Nem sempre é fácil encontrar um sentido para a doença e para o sofrimento. Quando há quem pense em responder com a antecipação da morte para a suposta falta de sentido da doença, o Vasco mostrou-nos que a vida tem sentido e valor até ao último momento. Pela forma como viveu a sua doença e os últimos momentos da sua vida, deu-nos um testemunho talvez mais eloquente e frutuoso do que muitas outras meritórias facetas da sua vida, sempre marcadas pelo amor a Deus e ao próximo. 

Parece absurdo e sem sentido que uma vida termine precocemente, quando uma pessoa (como o Vasco) muitos talentos poderia ainda colocar ao serviço da sua família, da Igreja e da sociedade.
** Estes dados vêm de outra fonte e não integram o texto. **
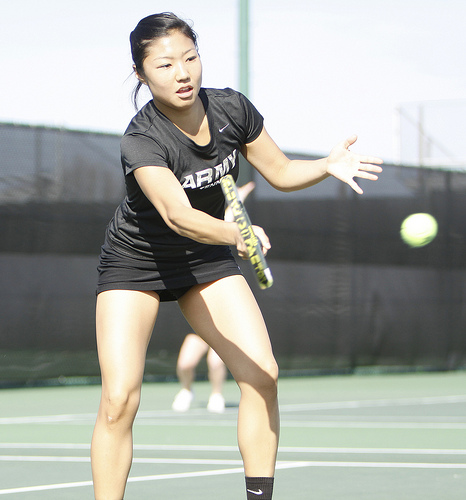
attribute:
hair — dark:
[129, 11, 198, 105]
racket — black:
[222, 166, 274, 293]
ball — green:
[403, 212, 438, 248]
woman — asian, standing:
[93, 14, 383, 497]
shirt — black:
[106, 86, 265, 259]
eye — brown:
[164, 61, 172, 71]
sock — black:
[244, 476, 274, 499]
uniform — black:
[96, 89, 263, 288]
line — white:
[17, 447, 465, 476]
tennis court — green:
[2, 371, 462, 499]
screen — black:
[1, 121, 464, 392]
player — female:
[96, 13, 385, 499]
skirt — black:
[99, 234, 241, 293]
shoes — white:
[165, 394, 193, 416]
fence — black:
[3, 123, 462, 392]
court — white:
[6, 372, 463, 499]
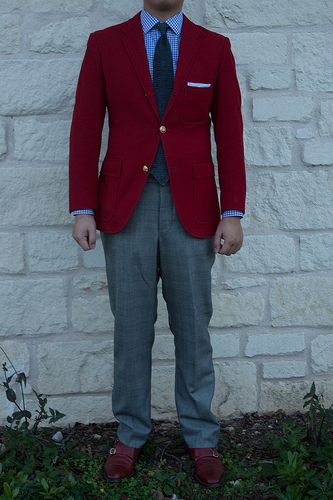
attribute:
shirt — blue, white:
[138, 8, 183, 81]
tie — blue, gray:
[152, 19, 172, 191]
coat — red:
[68, 11, 247, 242]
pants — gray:
[101, 174, 220, 450]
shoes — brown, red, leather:
[101, 441, 227, 488]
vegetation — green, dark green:
[0, 346, 328, 498]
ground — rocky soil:
[3, 408, 331, 499]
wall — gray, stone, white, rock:
[0, 3, 331, 428]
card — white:
[186, 81, 214, 88]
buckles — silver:
[105, 447, 222, 459]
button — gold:
[157, 125, 168, 133]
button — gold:
[138, 163, 150, 173]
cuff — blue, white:
[68, 209, 97, 219]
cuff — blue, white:
[219, 210, 244, 220]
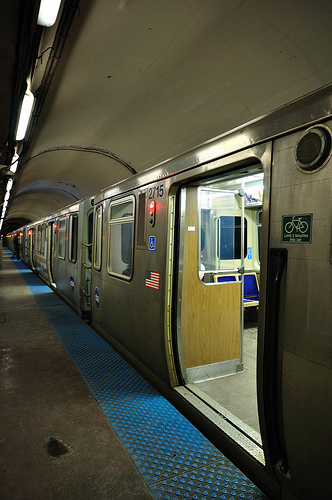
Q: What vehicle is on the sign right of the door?
A: Bicycle.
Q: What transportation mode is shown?
A: Subway.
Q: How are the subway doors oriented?
A: Open.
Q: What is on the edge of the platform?
A: Blue stripe.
Pode ser difícil descobrir o amor de Deus por detrás desse drama. Acredito que esse amor atua sempre, mesmo quando não o vemos claramente. Neste caso, porém, vejo claro: a doença e a morte do Vasco não foram um acaso ou uma fatalidade, ajudaram-no, a ele, na preparação pata o encontro com Deus e ajudaram-nos, a todos nós que o acompanhámos nesta fase da sua vida (e ele quis que o acompanhássemos, partilhando muito do que vivia de mais íntimo) a prepararmo-nos, também nós, para esse momento, com uma consciência mais nítida do que na vida verdadeiramente importa. Por tudo isto, vejo aqui com clareza uma manifestação do amor de Deus 

O Vasco Mina ensinou-nos, pois, a morrer e essa é para todos uma grande lição de vida.